--- START ---

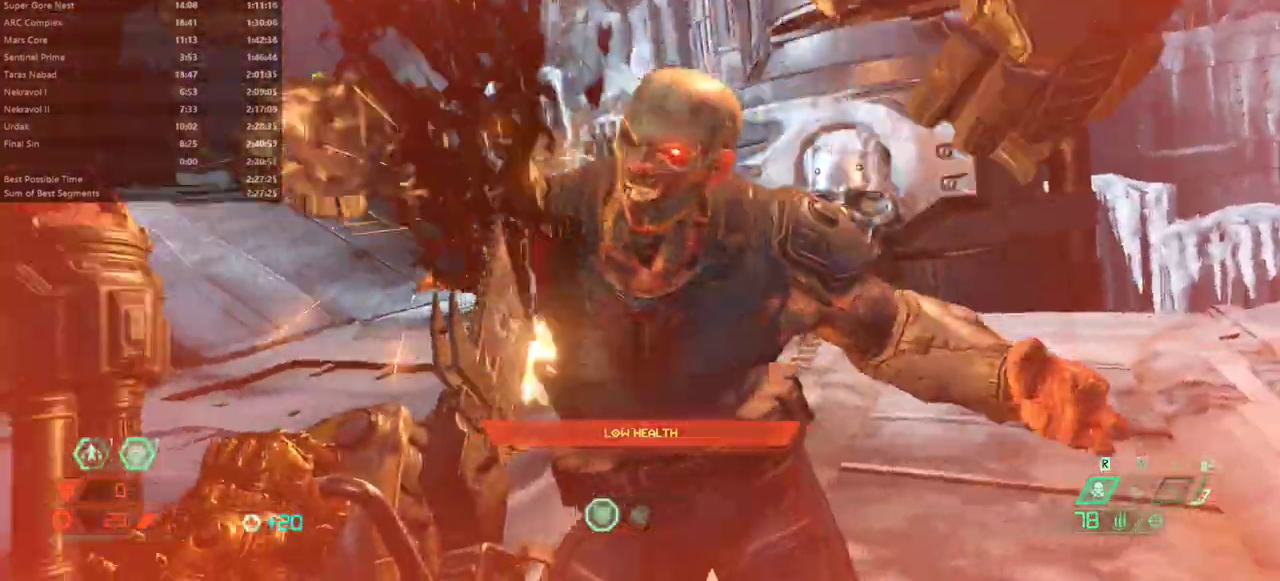
{"keys": ["fw"], "mouse": [], "events": [[167, "r", "up"]]}
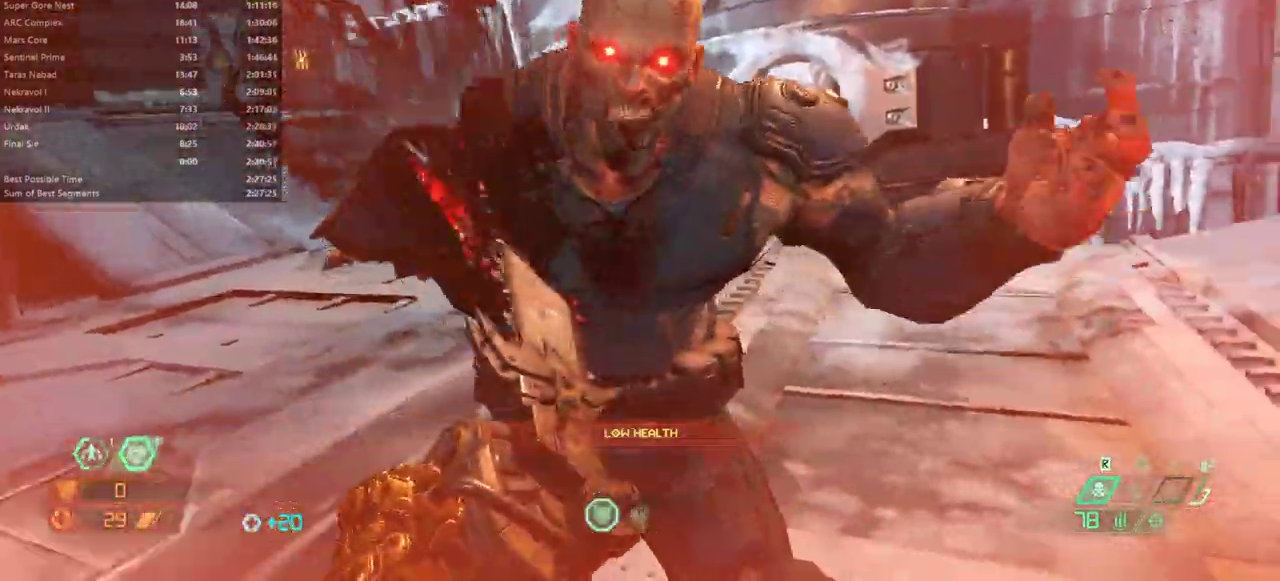
{"keys": ["fw"], "mouse": [], "events": []}
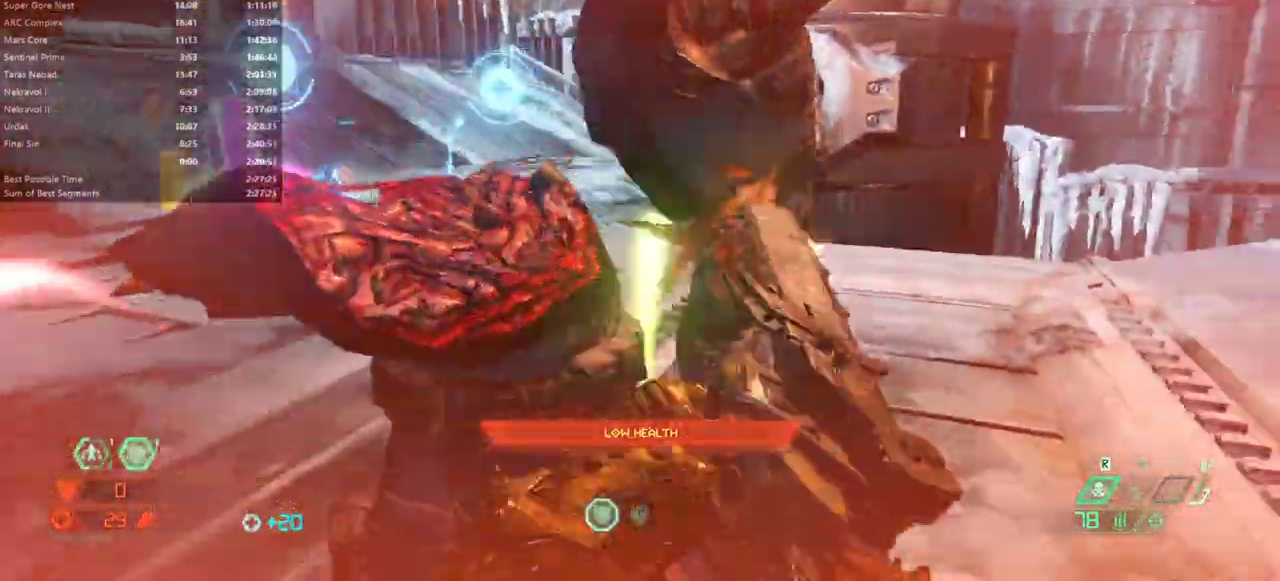
{"keys": ["fw", "r"], "mouse": [], "events": [[233, "r", "down"]]}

--- END ---

**Instructions to follow**
Output the lines above in full and exactly as given, omitting any pictures.

**Written answer**
{"keys": ["fw"], "mouse": [], "events": [[167, "r", "up"]]}
{"keys": ["fw"], "mouse": [], "events": []}
{"keys": ["fw", "r"], "mouse": [], "events": [[233, "r", "down"]]}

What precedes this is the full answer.